Gray-Nicolls' Chris King - personal bat-maker for England's Alex Hales and Alastair Cook - busts the big bat myth...
Gray-Nicolls' Chris King - personal bat-maker for England's Alex Hales and Alastair Cook - busts the big bat myth...
Cricket balls are being hit harder and travelling further far more often.
To the untrained eye, the huge bats being wielded by modern batsmen are largely responsible for such a run hike.
“I get worried when bats are really big and really light,” Ricky Ponting said in 2016, while Mike Brearley has commented that, “The time has come to restrict the size of bat edges – the game is tilted too far in the batsman’s favour.”
Both men sit on the MCC World Cricket Committee, so advocated new rules that will limit the size of bats from October 2017, in an attempt to stop mis-hits and edges flying for boundaries.
But cut a little deeper and the science behind the theory isn’t quite so convincing.
Chris King, bat maker for Alastair Cook, Alex Hales and several others, explains to the Betway Insider that there is much more to modern run-scoring than the size of a piece of willow.
“Everybody gets obsessed with the shape of the cricket bat, but the actual power comes from how well the piece of wood is pressed.”
"But that is an area of bat making that most people don't understand. They assume it's just the size. If it was that easy, it would be a lot easier to make a good cricket bat.
"I often joke with people on social media that it’s like saying a Ferrari is fast because it's red. It completely undermines what the engine is.”

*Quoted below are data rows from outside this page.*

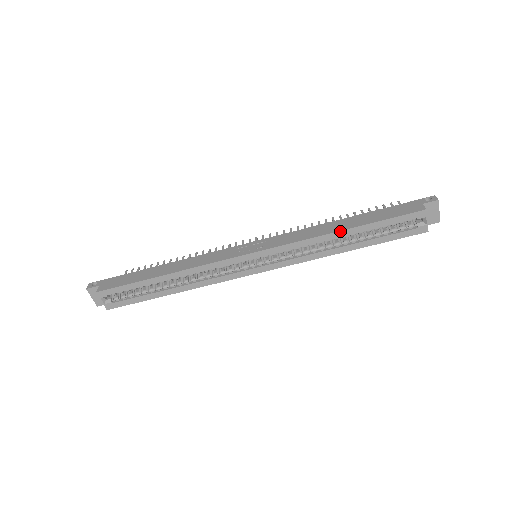
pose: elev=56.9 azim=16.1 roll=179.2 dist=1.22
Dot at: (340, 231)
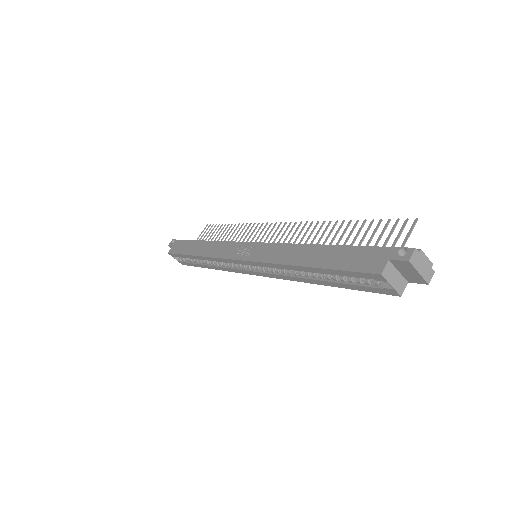
Dot at: (298, 266)
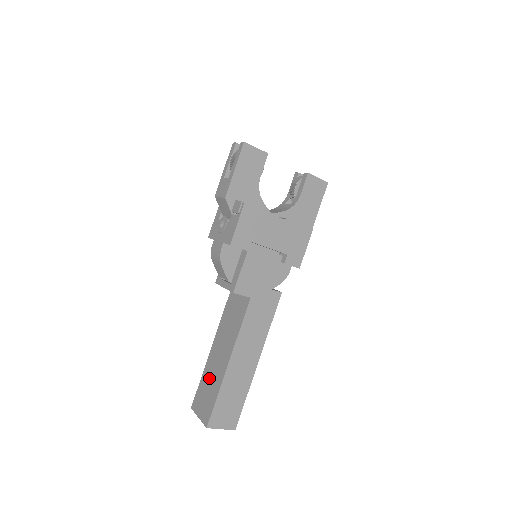
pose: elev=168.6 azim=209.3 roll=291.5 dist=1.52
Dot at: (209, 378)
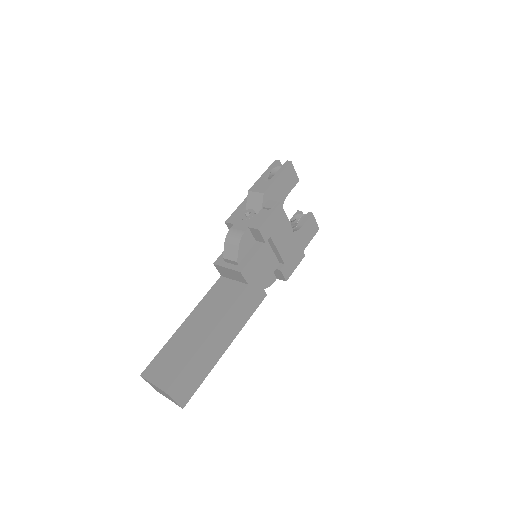
Dot at: (176, 348)
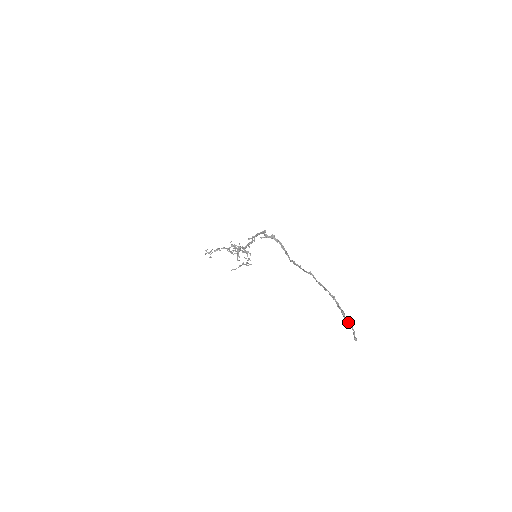
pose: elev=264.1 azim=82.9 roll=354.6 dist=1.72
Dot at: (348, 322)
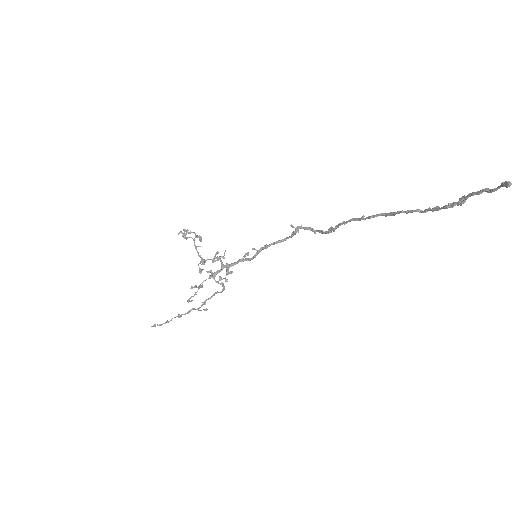
Dot at: (482, 189)
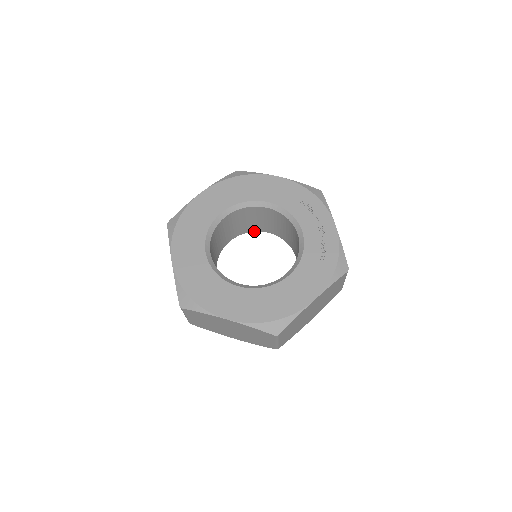
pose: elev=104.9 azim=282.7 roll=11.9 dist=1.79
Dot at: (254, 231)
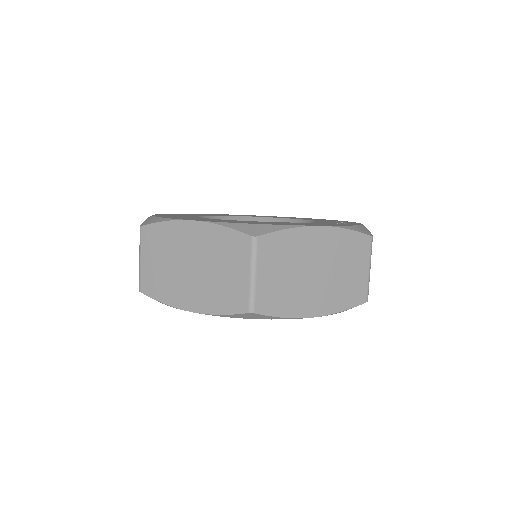
Dot at: occluded
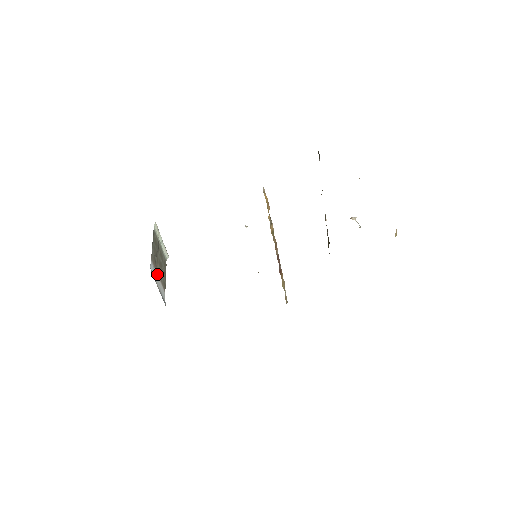
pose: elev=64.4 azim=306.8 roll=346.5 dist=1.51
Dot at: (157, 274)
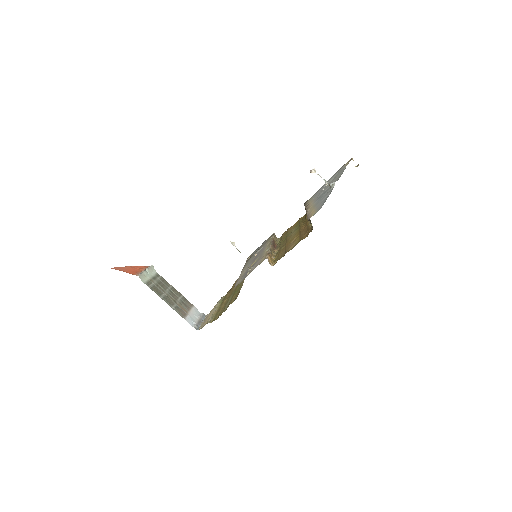
Dot at: (188, 313)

A recent experiment conducted by an ex and current England international suggests some significantly more telling factors behind modern strength.
“There is a lot of belief that it must be the big bats, whereas actually it is a lot more to do with the professionalism of the sport,” King says.
“They play different shots now.
“Sky did a thing with Jonny Bairstow and Nasser Hussain. They faced six balls each and Nasser couldn’t even get it to the boundary – and he’s no slouch.
“I made both the bats they were using. Nasser was using Bairstow’s second bat from the same pair, so I know they were the same.
“Nasser asked, ‘Why can’t I do it?’, and Jonny replied, ‘Because you’re hitting it wrong, your position is wrong, and you need to get in the gym!’
Hardly just the bat, then.
Yet the brutish size of the modern-day thing is, undeniably, striking. That, as King explains, is down to the example set by influential figures.
“It tends to be driven by the top end of the game,” he says.

“All it takes is somebody like David Warner to be constantly getting it over the boundary while using a very obviously large cricket bat and everybody sees it as a shortcut to being successful.
“That is also supported by commentators, because they are ex-cricketers from the ‘70s and ‘80s who see these guys hitting boundaries all the time, hitting massive sixes, and the first thing you see is the fact that their bat is different to what you used to have.
Really, though, it is all in the head.
The imminent rule changes will affect nothing, according to King – “Bat makers all find it quite funny because literally they are going to have no change whatsoever” – and he doubts how much further bats can really evolve.

That will not stop everyone concerned eking out every advantage they can, though.
“To be honest, the dimensions that they have given us aren’t that terrifying anyway,” he says. “It’s not like they’re going back 20 years.”
“I often say that as manufacturers we’re a bit like Formula 1 now, in that we take the materials and push them to their absolute limit.
“Can we go any further with it? I don’t think we can because we’re restricted to certain materials and by the laws of cricket.”
He pauses and laughs.
“I guess it’s the bowler’s turn next.”